Hinterbliebenenversorgung – „Haupternährerklausel“

25. März 2015vonvon

BAG, Urteil vom 30.09.2014 – 3 AZR 930/12
Das BAG hat entschieden, dass eine Klausel, wonach die Hinterbliebenenleistung nur dann gewährt wird, wenn der Versorgungsberechtigte „den Unterhalt der Familie überwiegend bestrit­ten hat“, gegen das Transparenzgebot des § 307 BGB verstößt und damit unwirksam ist.

Im vorliegenden Fall wurde dem Versorgungs­berechtigten eine Pensionszusage erteilt, die eine Hinterbliebenenleistung an seine Ehefrau vorsah. Diese sollte aber unter anderem nur dann gewährt werden, wenn der Versorgungsberech­tigte „den Unterhalt der Familie überwiegend bestritten hat“.

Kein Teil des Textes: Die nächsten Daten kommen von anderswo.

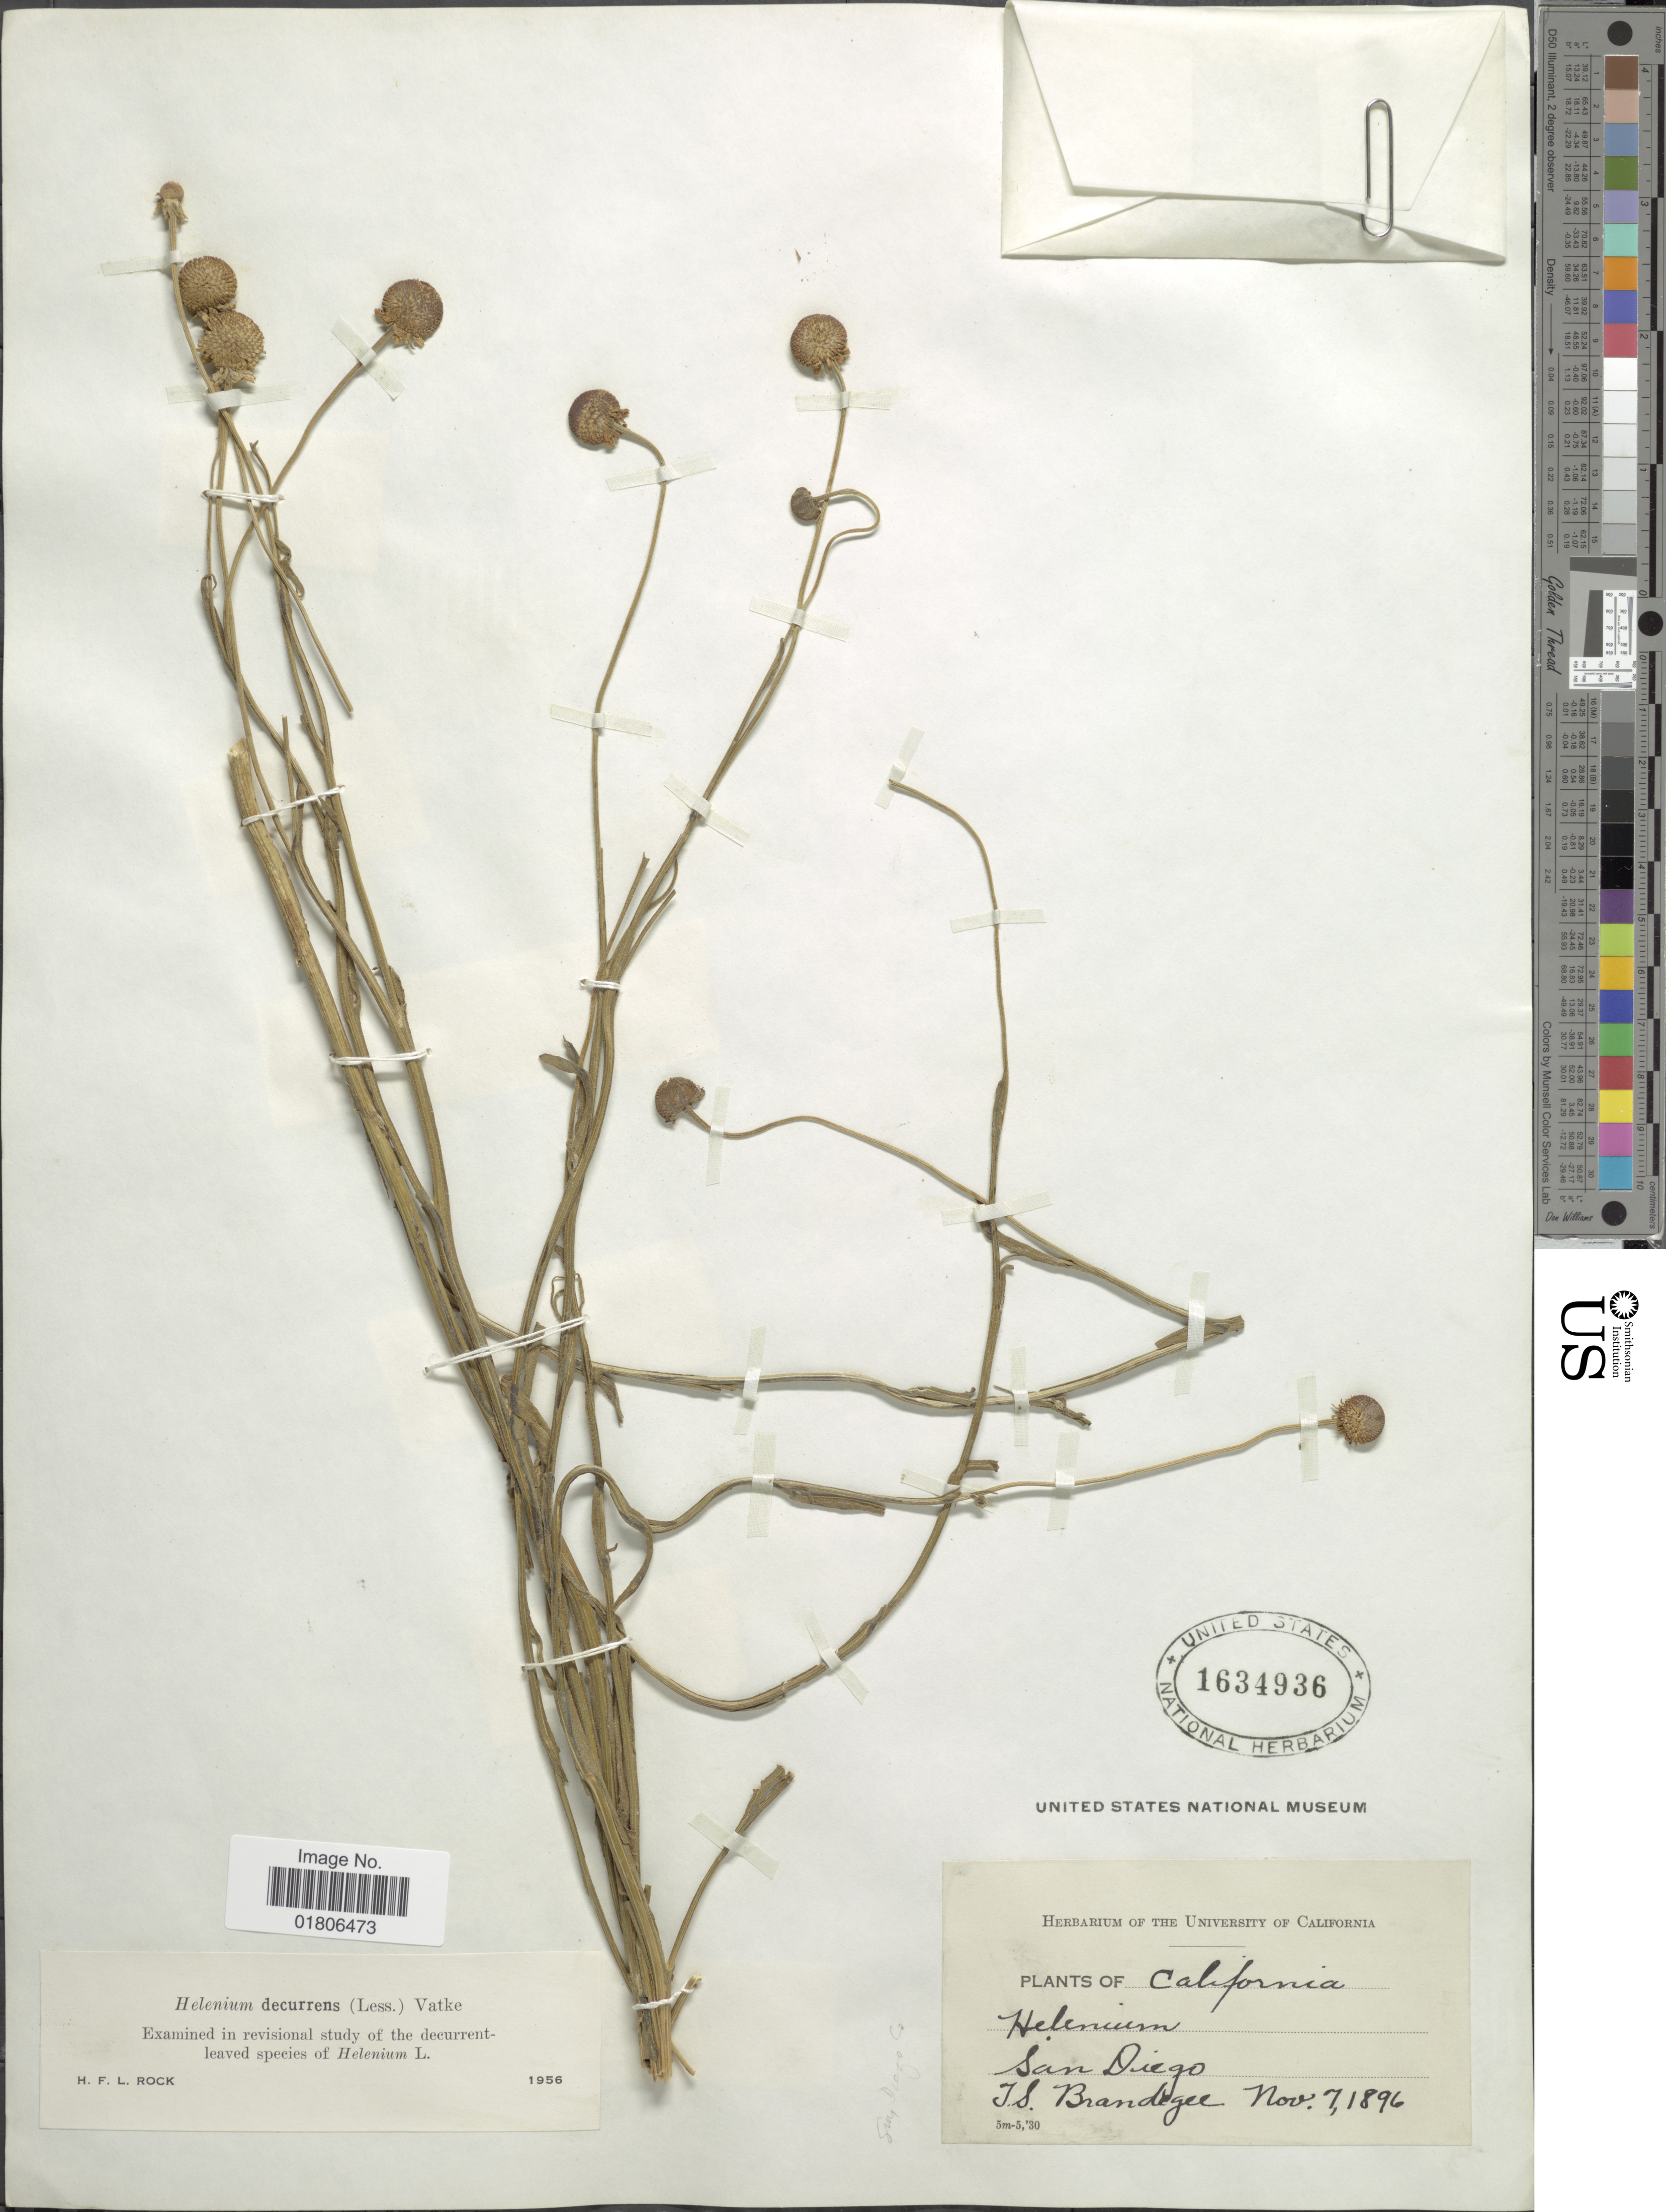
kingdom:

Das BAG stellt in seinem Urteil zunächst fest, dass die erteilte Pensionszusage Allgemeine Geschäftsbedingungen i.S.d. § 305 BGB enthält, da es sich um für eine Vielzahl von Pensions­zusagen vorformulierte Vertragsbedingungen handelt. Somit unterliegt die Pensionszusage der AGB-Kontrolle. Gem. § 307 BGB sind Klauseln in Allgemeinen Geschäftsbedingungen unwirksam, wenn sie den Vertragspartner des Verwenders (hier den Versorgungsberechtigten) entgegen Treu und Glauben unangemessen benachtei­ligen. Eine derartig unangemessene Benachtei­ligung ergibt sich hier nach Ansicht des BAG aus der mangelnden Klarheit und Verständlichkeit der Bestimmung, denn diese lässt einen Beur­teilungsspielraum für den Arbeitgeber zu. Es wurde nicht hinreichend definiert, in welchen Fällen von einem überwiegenden Bestreiten des Familienunterhalts auszugehen ist. Die Ansicht des LAG Köln, wonach die „Haupternährer­klausel“ dahingehend ausgelegt werden könnte, dass mit ihr an die Regelungen des § 43 Ange­stelltenversicherungsgesetzes (AVG) sowie die dazu ergangene Rechtsprechung angeknüpft werden soll, lehnt das BAG ab. Zwar ist nach Ansicht des BAG der in der Pensionszusage enthaltene Passus vom Wortlaut ähnlich wie § 43 AVG, wonach ein Anspruch des Ehemannes auf Witwerrente nur dann bestand, „wenn die Verstorbene den Unterhalt ihrer Familie über­wiegend bestritten hatte“. Anders als bei Ver­wendung der Begriffe „Berufs- und Erwerbsunfä­higkeit, bei denen das BAG regelmäßig davon ausgeht, dass auf die Begrifflichkeiten des Sozial­versicherungsrechts verwiesen werden soll, kann nach Ansicht des BAG ein verständiger Arbeit­nehmer aufgrund der hier vorliegenden Formu­lierung der „Haupternährerklausel nicht erken­nen, dass auf § 43 AVG Bezug genommen wird. Unabhängig davon war § 43 AVG zum Zeitpunkt der Zusageerteilung bereits seit mehr als 10 Jahre außer Kraft.

Die Formulierung des „überwiegenden Bestreiten des Familienunterhalts“ lässt sowohl in zeitlicher Hinsicht, als auch in Hinblick auf die Begriffe „Familie“ und „Unterhalt“ nicht erkennen, welche Voraussetzungen konkret erfüllt sein müssen, damit der Versorgungsberechtigte als „Haupt­ernährer“ im Sinne dieser Klausel anzusehen ist. Daneben ist auch unklar, welche Einkünfte der Ehegatten im Rahmen dieser Prüfung herange­zogen werden. Nach Ansicht des BAG wäre es der beklagten Arbeitgeberin jedoch ohne weite­res möglich gewesen, die Voraussetzungen für die „Haupternährereigenschaft“ so exakt zu defi­nieren, dass das Gewollte klar und eindeutig zu erkennen gewesen wäre.

Das BAG hat daher entschieden, dass die „Haupternährerklausel“ wegen Verstoß gegen das Transparenzgebot unwirksam ist.

Bedeutung für die Praxis:

Die sog. Haupternährerklausel findet sich oft in älteren Pensionszusagen wieder und ist häufig ähnlich wie im hier vorliegenden Fall formuliert. Wir empfehlen daher die Hinterbliebenen­regelungen in den Pensionszusagen zu über­prüfen und ggf. mit Zustimmung des Versor­gungsberechtigten neu zu formulieren.